■ **Exercise objective**
Extract, exactly as written, the line that contains "04.09.2025 11:56" and all lines after it through the end of the records. Omit pictures.

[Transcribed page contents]
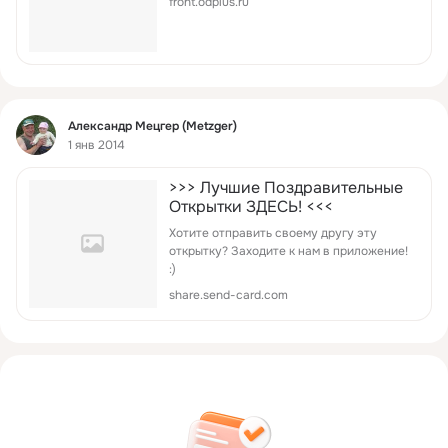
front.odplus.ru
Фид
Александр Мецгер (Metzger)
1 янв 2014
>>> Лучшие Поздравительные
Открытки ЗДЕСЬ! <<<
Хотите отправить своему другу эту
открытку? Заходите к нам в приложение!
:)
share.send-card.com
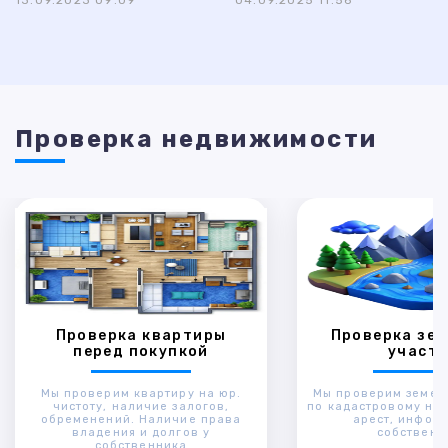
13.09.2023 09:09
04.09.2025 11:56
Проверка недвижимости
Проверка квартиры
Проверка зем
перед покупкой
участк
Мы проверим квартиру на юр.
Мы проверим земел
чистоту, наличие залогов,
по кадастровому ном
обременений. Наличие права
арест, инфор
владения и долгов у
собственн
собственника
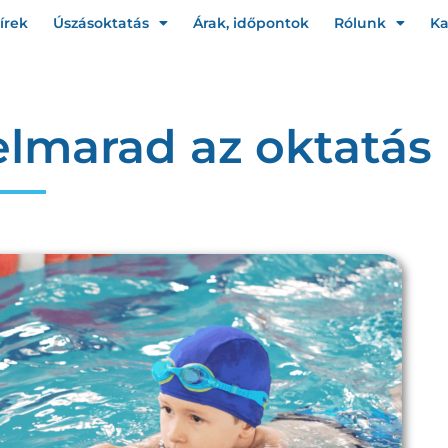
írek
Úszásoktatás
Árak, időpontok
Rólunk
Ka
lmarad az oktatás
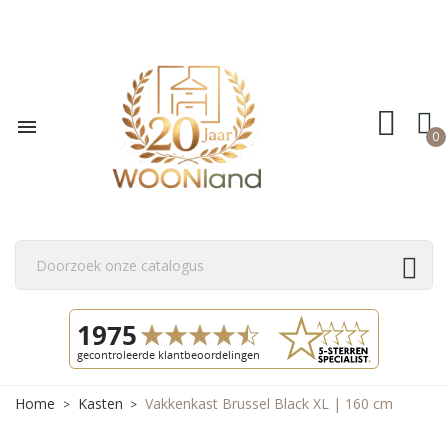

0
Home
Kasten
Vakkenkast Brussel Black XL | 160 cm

■ **Answer for the task**
04.09.2025 11:56
Проверка недвижимости
Проверка квартиры
Проверка зем
перед покупкой
участк
Мы проверим квартиру на юр.
Мы проверим земел
чистоту, наличие залогов,
по кадастровому ном
обременений. Наличие права
арест, инфор
владения и долгов у
собственн
собственника
írek
Úszásoktatás
Árak, időpontok
Rólunk
Ka
lmarad az oktatás

0
Home
Kasten
Vakkenkast Brussel Black XL | 160 cm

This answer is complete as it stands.